There are moments when this sense of foreboding — a sense of illusion about to fall — is leaned on a little too heavily. During one scene set in an arcade of (mostly British) tourists, we see the words “game over” flash on a video game screen. The double meaning of those words is a bit on the nose in a film that otherwise deftly avoids such easy readings. For the most part, understatement is the order of the day: Calum and Sophie’s interactions are light and breezy, clouded over only occasionally by suggestions that Calum may have money and job worries, feelings of loneliness, and perhaps more serious mood swings. These are subtly signaled by his increasing alcohol consumption.

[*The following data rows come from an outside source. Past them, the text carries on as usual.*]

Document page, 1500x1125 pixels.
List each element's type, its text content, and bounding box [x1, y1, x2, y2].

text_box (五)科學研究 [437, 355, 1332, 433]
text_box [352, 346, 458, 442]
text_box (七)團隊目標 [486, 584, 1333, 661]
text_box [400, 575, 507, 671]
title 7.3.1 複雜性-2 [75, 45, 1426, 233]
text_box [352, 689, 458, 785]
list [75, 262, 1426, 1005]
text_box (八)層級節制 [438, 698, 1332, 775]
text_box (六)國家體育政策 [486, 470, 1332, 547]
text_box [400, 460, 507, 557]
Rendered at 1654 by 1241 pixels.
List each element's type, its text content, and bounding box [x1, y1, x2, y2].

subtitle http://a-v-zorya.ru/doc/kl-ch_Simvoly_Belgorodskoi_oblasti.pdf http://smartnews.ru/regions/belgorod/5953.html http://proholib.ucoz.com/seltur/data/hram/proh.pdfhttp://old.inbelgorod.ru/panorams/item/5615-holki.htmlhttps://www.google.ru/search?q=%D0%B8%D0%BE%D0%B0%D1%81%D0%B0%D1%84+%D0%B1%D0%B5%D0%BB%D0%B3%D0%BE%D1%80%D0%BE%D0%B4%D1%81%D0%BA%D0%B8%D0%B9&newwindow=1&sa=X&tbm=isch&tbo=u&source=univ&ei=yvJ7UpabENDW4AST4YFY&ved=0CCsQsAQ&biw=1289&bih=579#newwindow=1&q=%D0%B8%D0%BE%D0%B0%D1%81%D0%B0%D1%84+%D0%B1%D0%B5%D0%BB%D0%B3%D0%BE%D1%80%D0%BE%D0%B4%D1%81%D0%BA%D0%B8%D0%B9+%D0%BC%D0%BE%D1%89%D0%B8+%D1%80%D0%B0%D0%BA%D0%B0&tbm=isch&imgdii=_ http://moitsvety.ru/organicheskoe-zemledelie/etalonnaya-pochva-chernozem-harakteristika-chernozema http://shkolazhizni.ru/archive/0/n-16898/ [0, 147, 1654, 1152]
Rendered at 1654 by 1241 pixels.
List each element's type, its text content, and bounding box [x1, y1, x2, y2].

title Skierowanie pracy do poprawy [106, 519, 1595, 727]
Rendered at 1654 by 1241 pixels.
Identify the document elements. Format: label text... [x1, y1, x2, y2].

One especially heartbreaking sequence takes place when Calum declines to join Sophie onstage for a (flat but endearing) karaoke rendition of R.E.M.’s “Losing My Religion.” Later that night, he accidentally locks his daughter out of their hotel room, and she wakes up later to find that he has a small injury on his shoulder. It’s a series of small and seemingly meaningless incidents that, in Wells’s telling, loom large only from the vantage of hindsight.
The seemingly happiest moments of childhood, Wells seems to argue, can take on somber overtones when seen in the rearview mirror. A day at the beach is all fun and games, in other words, until the night falls, and the burn sets in.
R. At area theaters. Contains some strong language and brief sexual material. 101 minutes.